The Title. That’s it. That’s the post… Kidding, but it very well could be. As a musician, writing an album is a really weird process. For a majority of musicians, whether you’re a singer, pianist, trumpeter, guitarist etc., you learn from your predecessors. Guitarists will listen to Jimmy Page, Jimi Hendrix, Slash, Wes Montgomery, Tom Morello, Claudio Sanchez, Tom Schultz, the players of the past, and learn their songs. Pianists will listen to Herbie Hancock, Mozart, Bud Powell, Chopin, or contemporary pop players like Charlie Puth and Alan Walker, and learn their tunes and nuances. A smaller percentage of THOSE people will go on to write music and record it. And when they get to that stage, they too will realize how weird writing an album can be.
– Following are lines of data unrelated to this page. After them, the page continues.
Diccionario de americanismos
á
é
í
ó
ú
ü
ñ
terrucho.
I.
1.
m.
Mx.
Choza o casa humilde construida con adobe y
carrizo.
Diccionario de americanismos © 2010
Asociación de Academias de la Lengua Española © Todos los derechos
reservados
You see, to me, writing an album is a two part process. It’s channeling the emotions and feelings you have through your instrument while you simultaneously channel your musical background and idols into it as well. The latter can be consciously or subconsciously, and that’s the wild card of it all. Take for example the album I’m writing; WDIMTY. It spawned out of heartbreak, out of a relationship that I felt should have lasted longer. I did the first that felt natural to me, I wrote about it. I wrote for hours on hours in a few notebooks and tried to parse through my emotions and feelings as best as I could. I realized that a lot of it ended up turning into poetry, so I started writing putting music to it. The lyrics were drab and dreary, and that didn’t inherently stem from any particular artist or poet, but the instrumentation is a whole different story. It pulls from Fleetwood Mac, Julien Baker, Phoebe Bridgers, Avantdale Bowling Club, Coheed and Cambria, The Story So Far, Paramore, and bevvy of others.
The act of writing the album became therapeutic. It answered a lot of questions I had on the relationship, about myself, and about the larger picture, and it really helped me zoom out on the situation at large. That in and of itself made it complicated to show people the music because it was opening up a lot of vulnerability. It was as if I was bringing them into a therapy session.
It’s also challenging finding your voice on a project. This album is uniquely my own experience, but I’m not the one singing on this album. I got plenty of my friends singing on it and also accompanying the album with their instrumentation. It’s an experience unlike any other I’ve had. It was interesting marrying all those artists I listed above into my sound and realizing where some of my musical idiosyncrasies came from. Making an album is weird because in a way, you find out who you are.